===== ENTRIES SHOWN
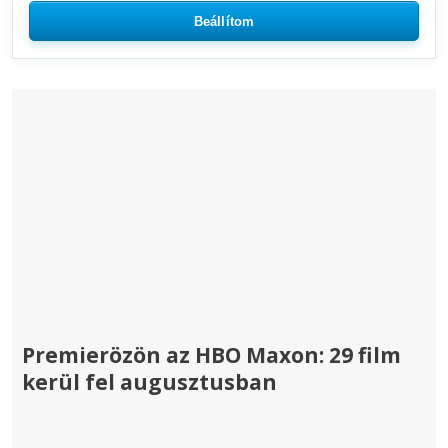
Beállítom
Premierözön az HBO Maxon: 29 film
kerül fel augusztusban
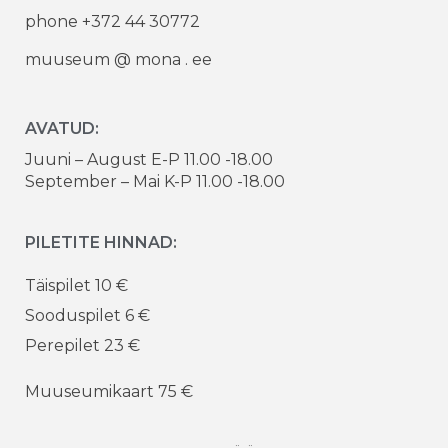
phone +372 44 30772
muuseum @ mona . ee
AVATUD:
Juuni – August E-P 11.00 -18.00
September – Mai K-P 11.00 -18.00
PILETITE HINNAD:
Täispilet 10 €
Sooduspilet 6 €
Perepilet 23 €
Muuseumikaart 75 €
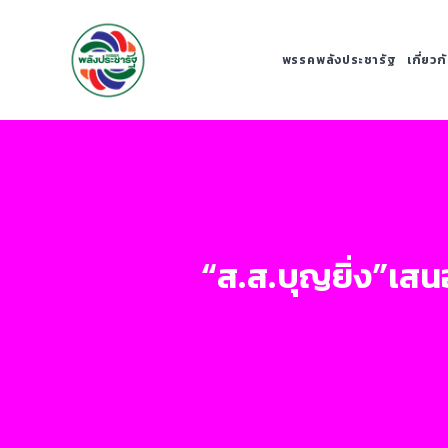
พรรคพลังประชารัฐ
เกี่ยว
“ส.ส.บุญยิ่ง”เสน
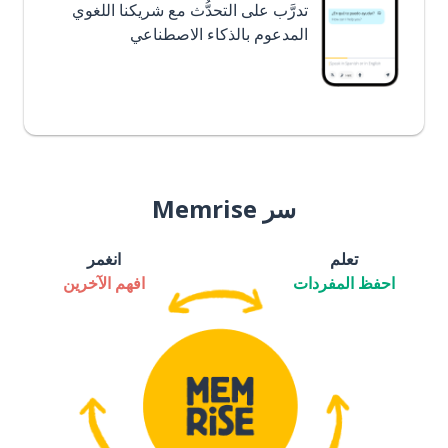
تدرَّب على التحدُّث مع شريكنا اللغوي
المدعوم بالذكاء الاصطناعي
سر Memrise
تعلم
انغمر
احفظ المفردات
افهم الآخرين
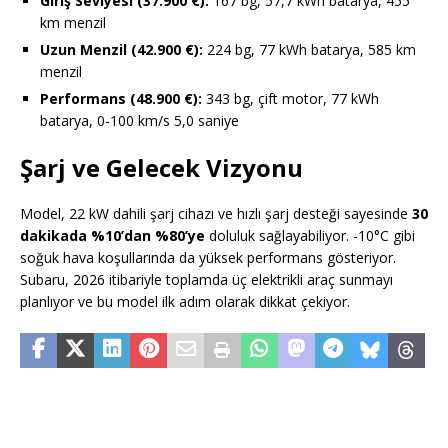
Giriş Seviyesi (37.900 €):
167 bg, 57,7 kWh batarya, 455
km menzil
Uzun Menzil (42.900 €):
224 bg, 77 kWh batarya, 585 km
menzil
Performans (48.900 €):
343 bg, çift motor, 77 kWh
batarya, 0-100 km/s 5,0 saniye
Şarj ve Gelecek Vizyonu
Model, 22 kW dahili şarj cihazı ve hızlı şarj desteği sayesinde
30
dakikada %10’dan %80’ye
doluluk sağlayabiliyor. -10°C gibi
soğuk hava koşullarında da yüksek performans gösteriyor.
Subaru, 2026 itibariyle toplamda üç elektrikli araç sunmayı
planlıyor ve bu model ilk adım olarak dikkat çekiyor.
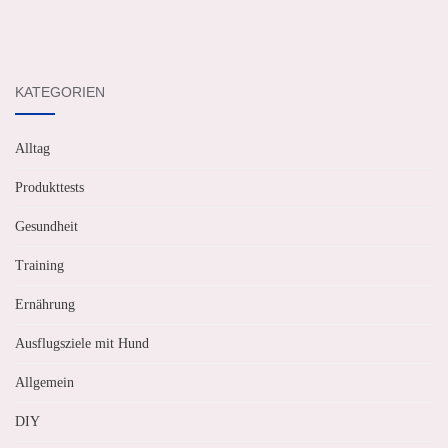
KATEGORIEN
Alltag
Produkttests
Gesundheit
Training
Ernährung
Ausflugsziele mit Hund
Allgemein
DIY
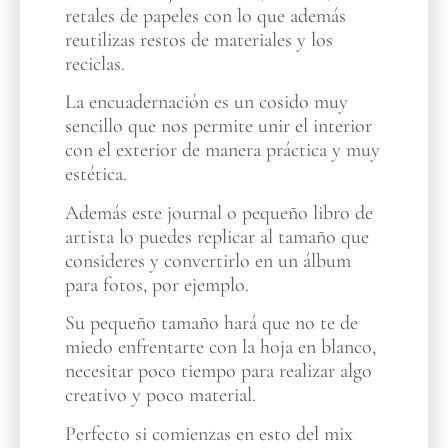
retales de papeles con lo que además
reutilizas restos de materiales y los
reciclas.
La encuadernación es un cosido muy
sencillo que nos permite unir el interior
con el exterior de manera práctica y muy
estética.
Además este journal o pequeño libro de
artista lo puedes replicar al tamaño que
consideres y convertirlo en un álbum
para fotos, por ejemplo.
Su pequeño tamaño hará que no te de
miedo enfrentarte con la hoja en blanco,
necesitar poco tiempo para realizar algo
creativo y poco material.
Perfecto si comienzas en esto del mix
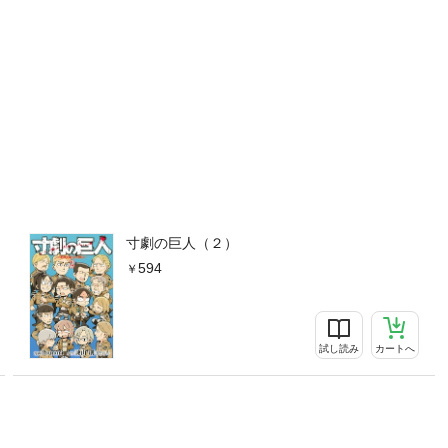
寸劇の巨人（２）
594
試し読み
カートへ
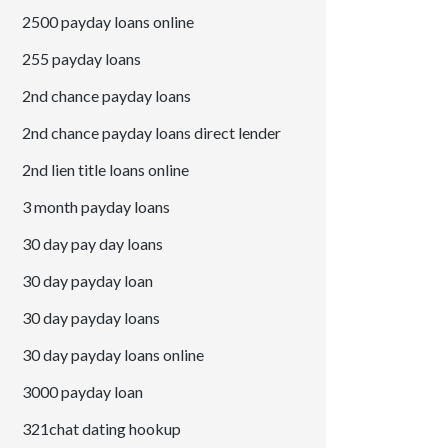
2500 payday loans online
255 payday loans
2nd chance payday loans
2nd chance payday loans direct lender
2nd lien title loans online
3 month payday loans
30 day pay day loans
30 day payday loan
30 day payday loans
30 day payday loans online
3000 payday loan
321chat dating hookup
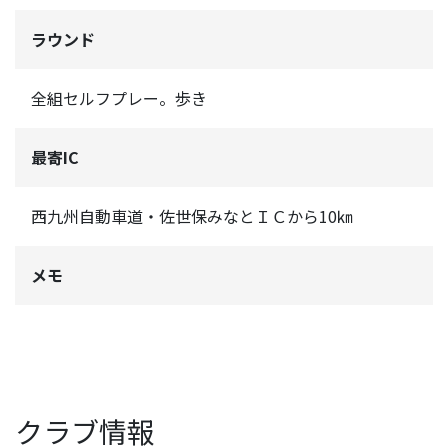
ラウンド
全組セルフプレー。歩き
最寄IC
西九州自動車道・佐世保みなとＩＣから10㎞
メモ
クラブ情報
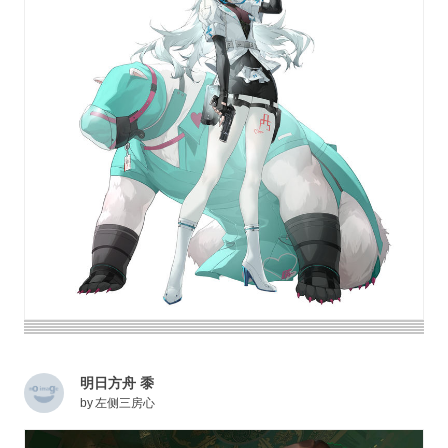
明日方舟 黍
by
左侧三房心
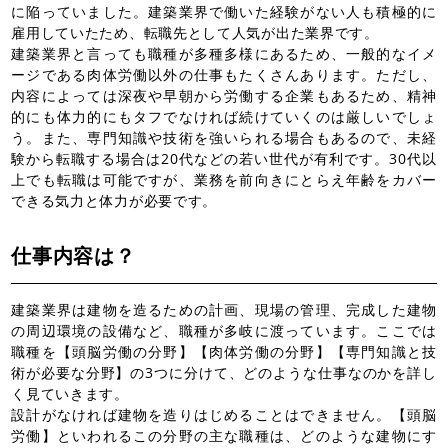
に陥っていました。建築業界で働いた経験がない人も積極的に
雇用していたため、転職先として人気が出た業界です。
建築業界と言っても職種が多種多様にあるため、一般的なイメ
ージである肉体労働以外の仕事もたくさんあります。ただし、
内容によっては深夜や早朝から労働する企業もあるため、精神
的にも体力的にもタフでなければ続けていくのは厳しいでしょ
う。また、専門知識や技術を強いられる場合もあるので、未経
験から転職する場合は20代などの若い世代が有利です。30代以
上でも転職は可能ですが、業務を前向きにとらえ年齢をカバー
できる気力と体力が必要です。
仕事内容は？
建築業界は建物を造るための計画、現場の管理、完成した建物
の周辺環境の設備など、職種が多岐に渡っています。ここでは
職種を【頭脳労働の分野】【肉体労働の分野】【専門知識と技
術が必要な分野】の3つに分けて、どのような仕事なのかを詳し
く見ていきます。
設計がなければ建物を造りはじめることはできません。【頭脳
労働】といわれるこの分野の主な職種は、どのような建物にす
==========
WHAT IS NEEDED :: Set down word for word the lines from the opening of the entries above through the line that contains "Muuseumikaart 75 €", and omit every picture.

WRITTEN SOLUTION ::
Beállítom
Premierözön az HBO Maxon: 29 film
kerül fel augusztusban
phone +372 44 30772
muuseum @ mona . ee
AVATUD:
Juuni – August E-P 11.00 -18.00
September – Mai K-P 11.00 -18.00
PILETITE HINNAD:
Täispilet 10 €
Sooduspilet 6 €
Perepilet 23 €
Muuseumikaart 75 €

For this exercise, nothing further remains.